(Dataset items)
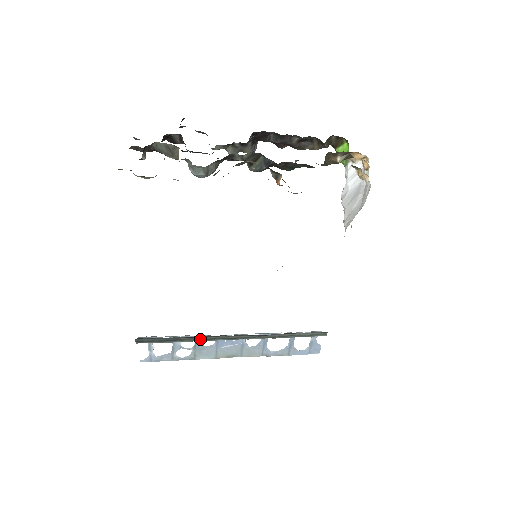
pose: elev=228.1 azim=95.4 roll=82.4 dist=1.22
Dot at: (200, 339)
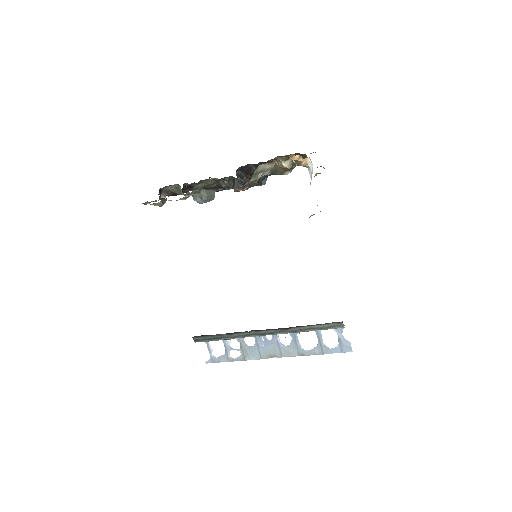
Dot at: (238, 336)
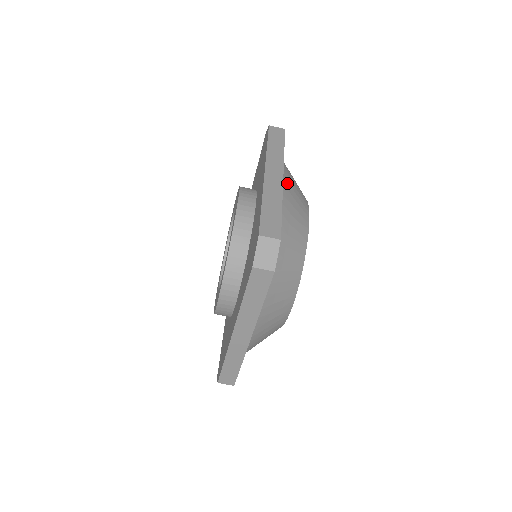
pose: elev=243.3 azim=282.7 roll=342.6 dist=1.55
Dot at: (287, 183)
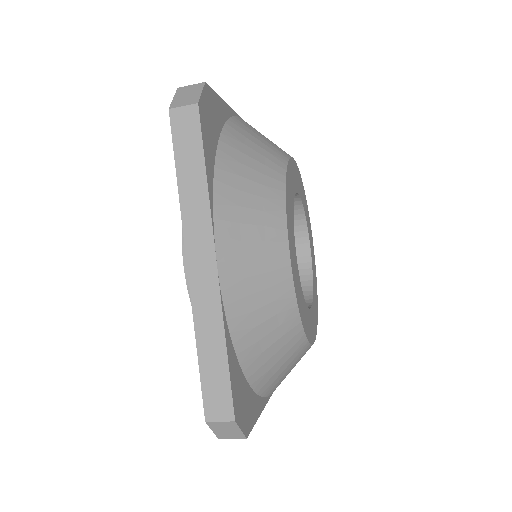
Dot at: (228, 266)
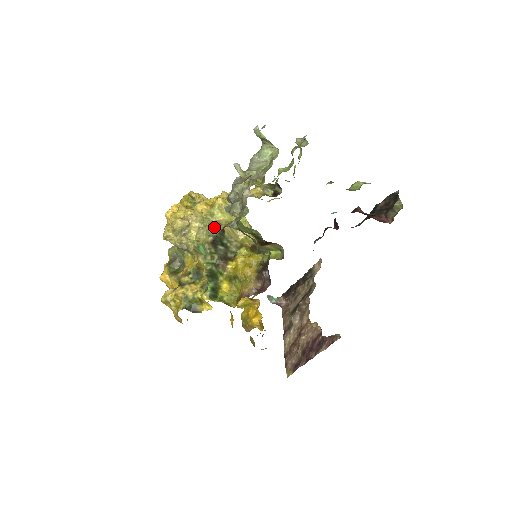
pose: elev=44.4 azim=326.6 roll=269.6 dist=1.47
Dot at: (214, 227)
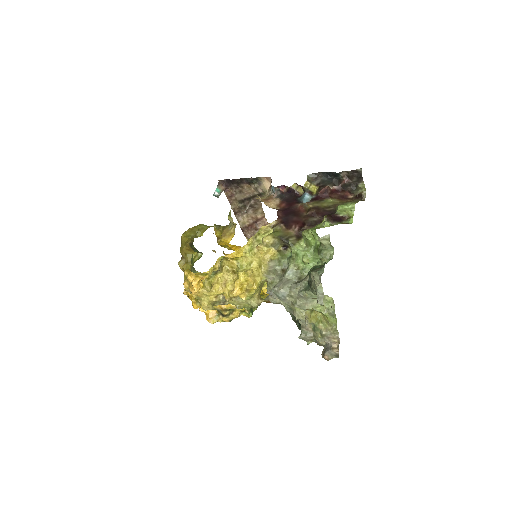
Dot at: (254, 301)
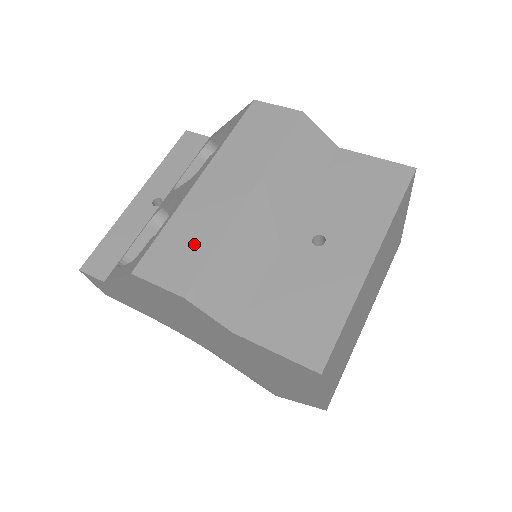
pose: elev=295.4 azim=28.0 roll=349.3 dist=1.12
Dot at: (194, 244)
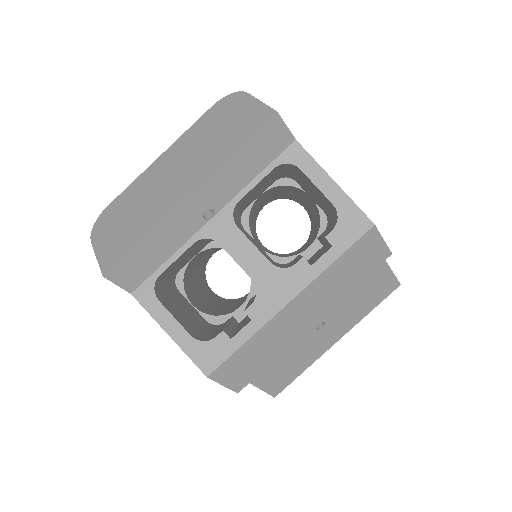
Dot at: (260, 359)
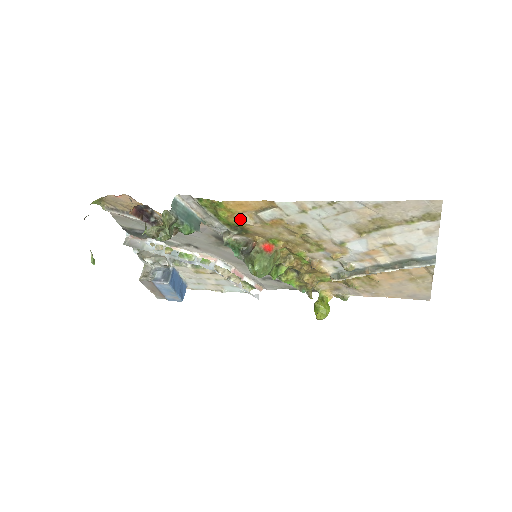
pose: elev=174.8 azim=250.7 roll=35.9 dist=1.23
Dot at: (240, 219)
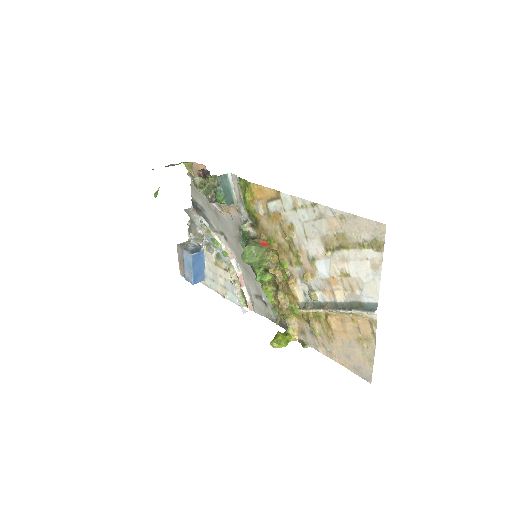
Dot at: (256, 206)
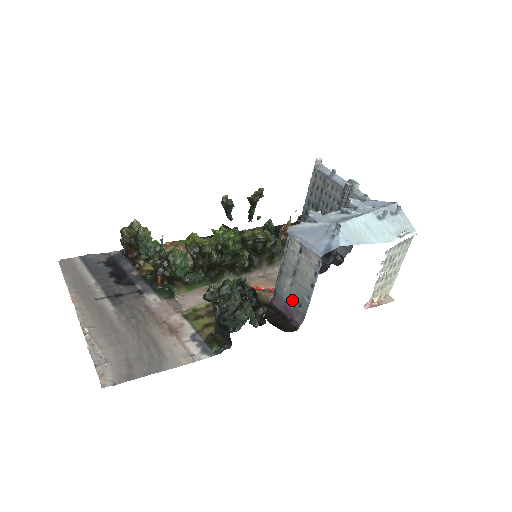
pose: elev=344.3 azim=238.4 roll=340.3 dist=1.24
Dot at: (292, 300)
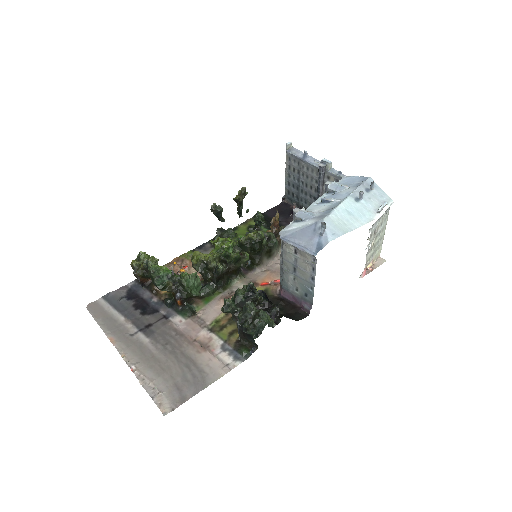
Dot at: (298, 291)
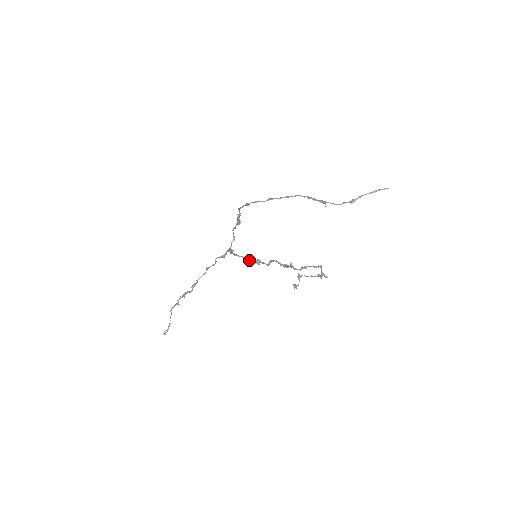
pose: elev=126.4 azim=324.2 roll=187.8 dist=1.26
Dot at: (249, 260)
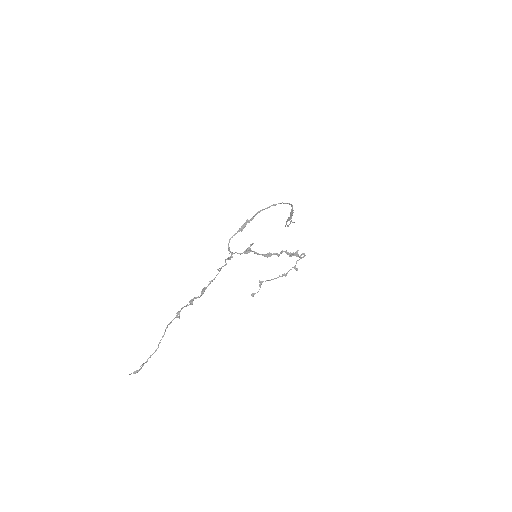
Dot at: (262, 254)
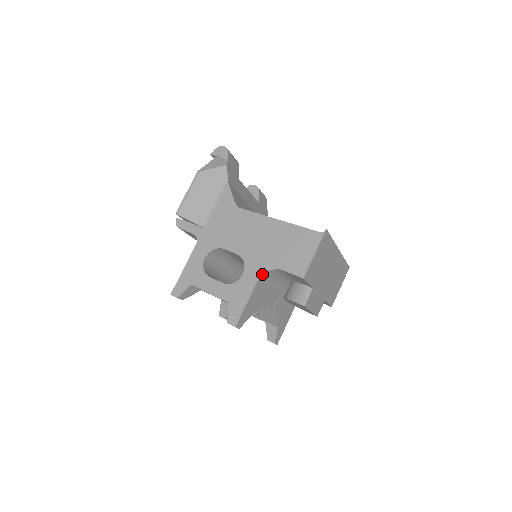
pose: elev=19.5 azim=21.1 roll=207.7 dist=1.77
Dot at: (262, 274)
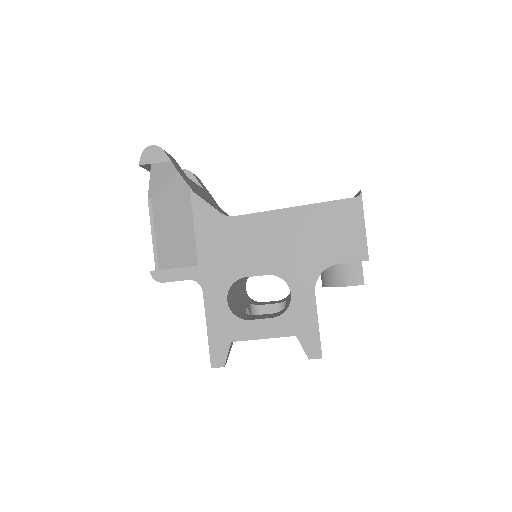
Dot at: occluded
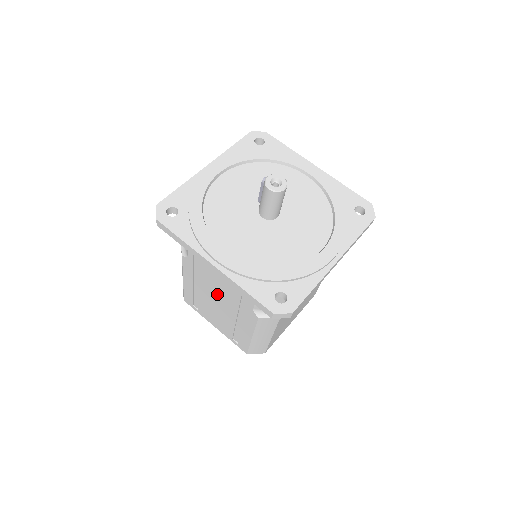
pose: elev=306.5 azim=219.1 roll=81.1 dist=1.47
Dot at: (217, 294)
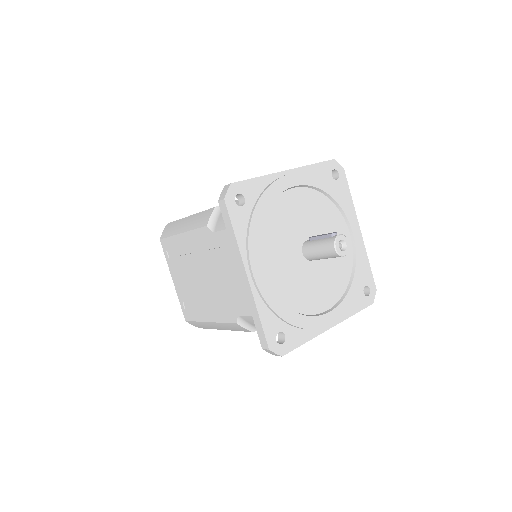
Dot at: (211, 275)
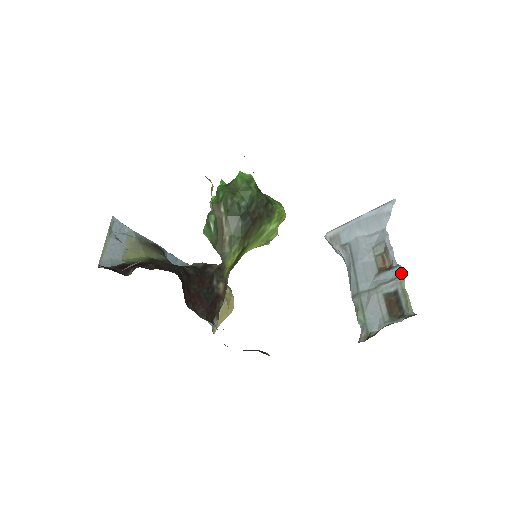
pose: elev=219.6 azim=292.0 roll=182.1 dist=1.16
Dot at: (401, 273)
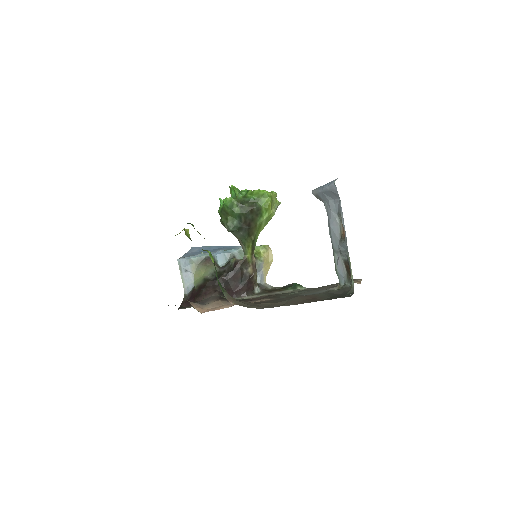
Dot at: (347, 250)
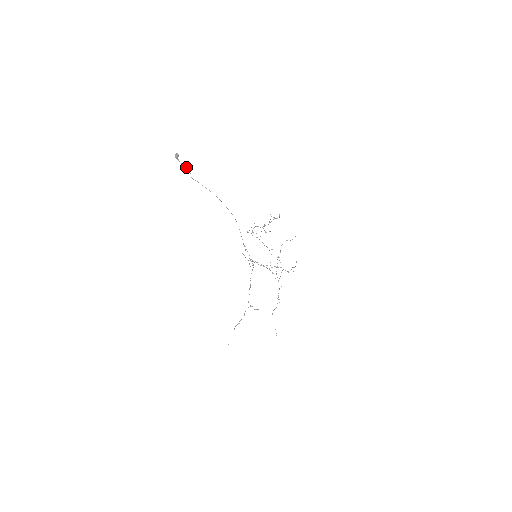
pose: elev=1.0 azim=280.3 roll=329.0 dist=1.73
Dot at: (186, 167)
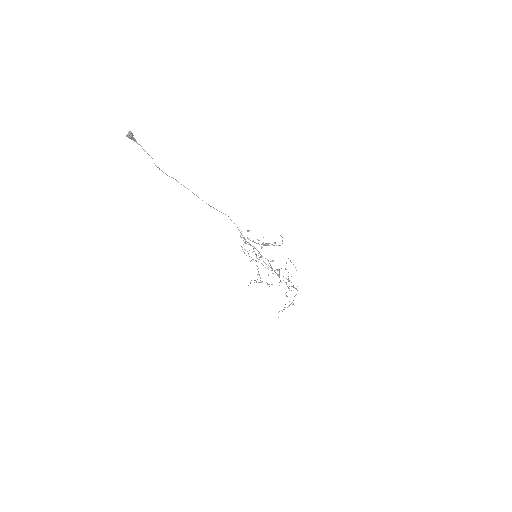
Dot at: occluded
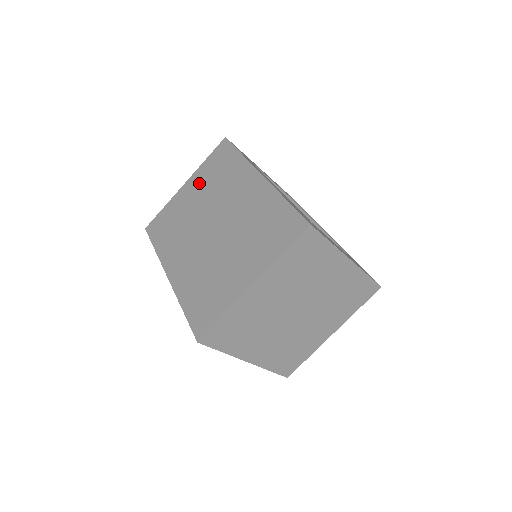
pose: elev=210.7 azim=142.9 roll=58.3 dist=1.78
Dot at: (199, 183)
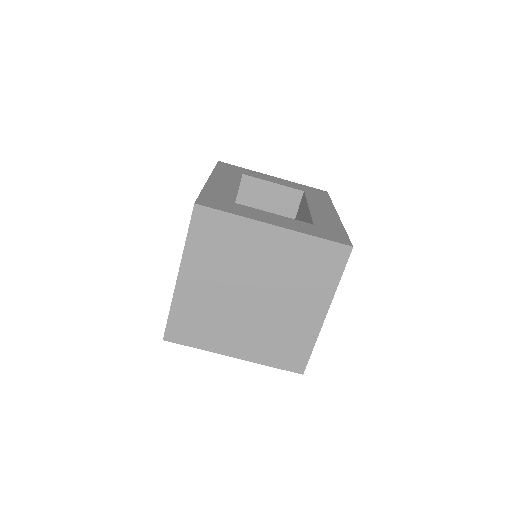
Dot at: occluded
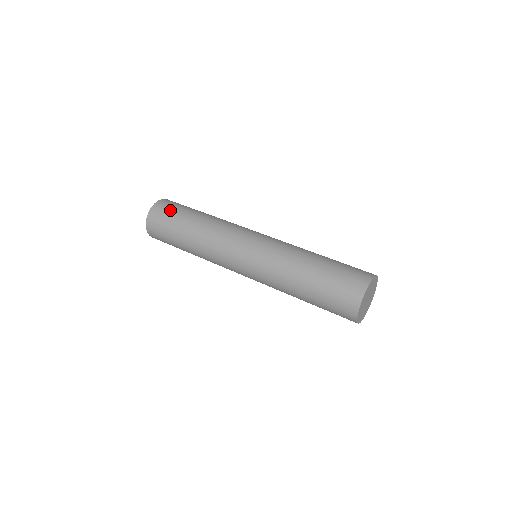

» Work to complete: Can you reproduce every item above verbatim, leaving the pictures out?

» Solution for this exercise:
pose: elev=228.1 azim=95.4 roll=82.4 dist=1.22
Dot at: (200, 339)
Dot at: (238, 336)
pose: elev=243.3 azim=282.7 roll=342.6 dist=1.55
Dot at: (287, 183)
Dot at: (228, 266)
pose: elev=44.4 azim=326.6 roll=269.6 dist=1.47
Dot at: (214, 227)
Dot at: (254, 301)
pose: elev=295.4 azim=28.0 roll=349.3 dist=1.12
Dot at: (194, 244)
Dot at: (260, 359)
pose: elev=174.8 azim=250.7 roll=35.9 dist=1.23
Dot at: (240, 219)
Dot at: (256, 206)
pose: elev=344.3 azim=238.4 roll=340.3 dist=1.24
Dot at: (292, 300)
Dot at: (298, 291)
pose: elev=126.4 azim=324.2 roll=187.8 dist=1.26
Dot at: (249, 260)
Dot at: (262, 254)
pose: elev=19.5 azim=21.1 roll=207.7 dist=1.77
Dot at: (262, 274)
Dot at: occluded
pose: elev=306.5 azim=219.1 roll=81.1 dist=1.47
Dot at: (217, 294)
Dot at: (211, 275)
pose: elev=219.6 azim=292.0 roll=182.1 dist=1.16
Dot at: (401, 273)
Dot at: (347, 250)
pose: elev=1.0 azim=280.3 roll=329.0 dist=1.73
Dot at: (186, 167)
Dot at: occluded
pose: elev=210.7 azim=142.9 roll=58.3 dist=1.78
Dot at: (199, 183)
Dot at: occluded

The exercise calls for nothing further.